Version 1.9.0 / 2020-11-14

Compare
Choose a tag to compare
@ricoberger ricoberger released this 14 Nov 15:23

Templated Secrets (#53 by @bartmeuris)

This version add support for templated secrets to the Vault Secrets Operator. When you set the new value spec.templates in the CR, the secrets loaded from Vault are passed to the specified templates. The following values are passed to the template:

  • .Secrets: Map with all the secrets fetched from vault.

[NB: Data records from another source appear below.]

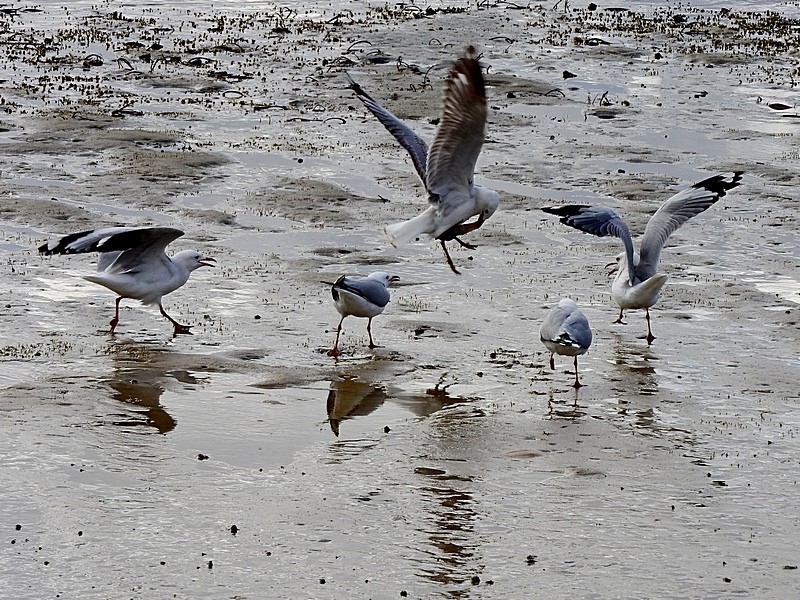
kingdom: Animalia
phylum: Chordata
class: Aves
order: Charadriiformes
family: Laridae
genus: Chroicocephalus
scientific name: Chroicocephalus novaehollandiae
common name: Silver gull
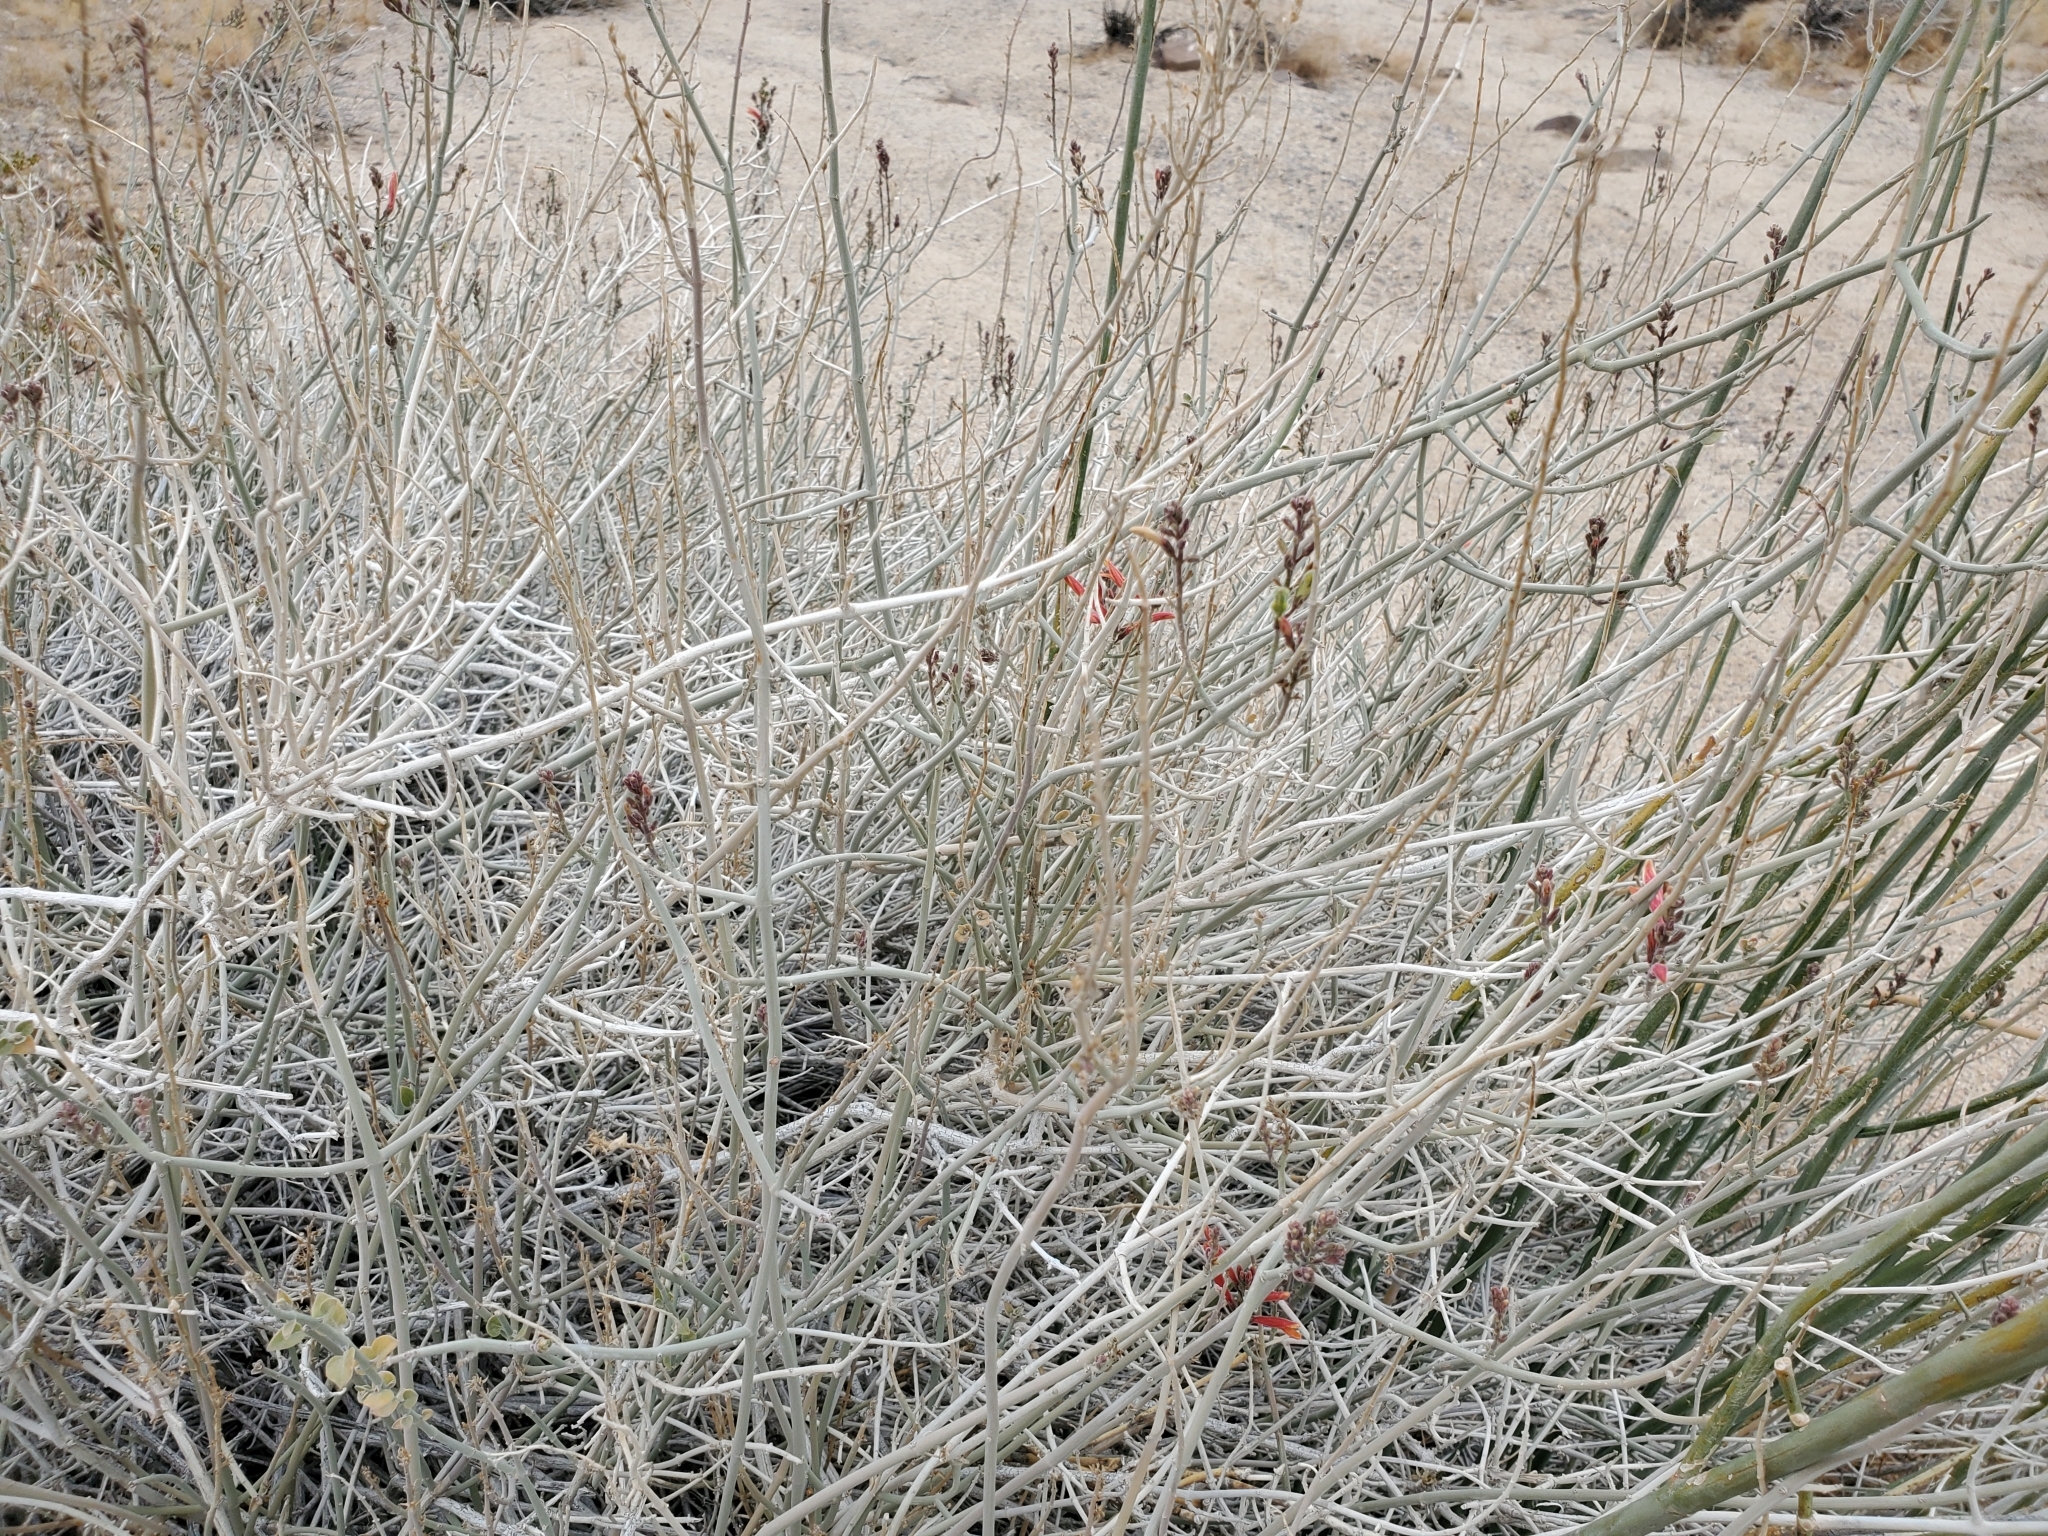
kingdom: Plantae
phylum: Tracheophyta
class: Magnoliopsida
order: Lamiales
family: Acanthaceae
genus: Justicia
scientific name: Justicia californica
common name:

Key = secret name, Value = secret value
  • .Vault: Contains misc info about the Vault setup
    • .Vault.Address: configured address of the Vault instance
    • .Vault.Path: path of the Vault secret that was fetched
  • .Namespace: Namespace where the custom resource instance was deployed.
  • .Labels: access to the labels of the custom resource instance
  • .Annotations: access to the annotations of the custom resource instance

For the following example we are creating a new Vault secret containing a username and password, which are used for a database connection string:

vault kv put kvv2/mongodb-credentials username=foo password=bar
apiVersion: ricoberger.de/v1alpha1
kind: VaultSecret
metadata:
  name: mongodb-connection-string
spec:
  path: kvv2/mongodb-credentials
  templates:
    mongodbConnectionString: "mongodb://{% .Secrets.username %}:{% .Secrets.password %}@mongodb.{% .Namespace %}.svc.cluster.local:27017"
  type: Opaque

More examples can be found in the readme under Using templated secrets.

Thanks to @bartmeuris for his PR #53.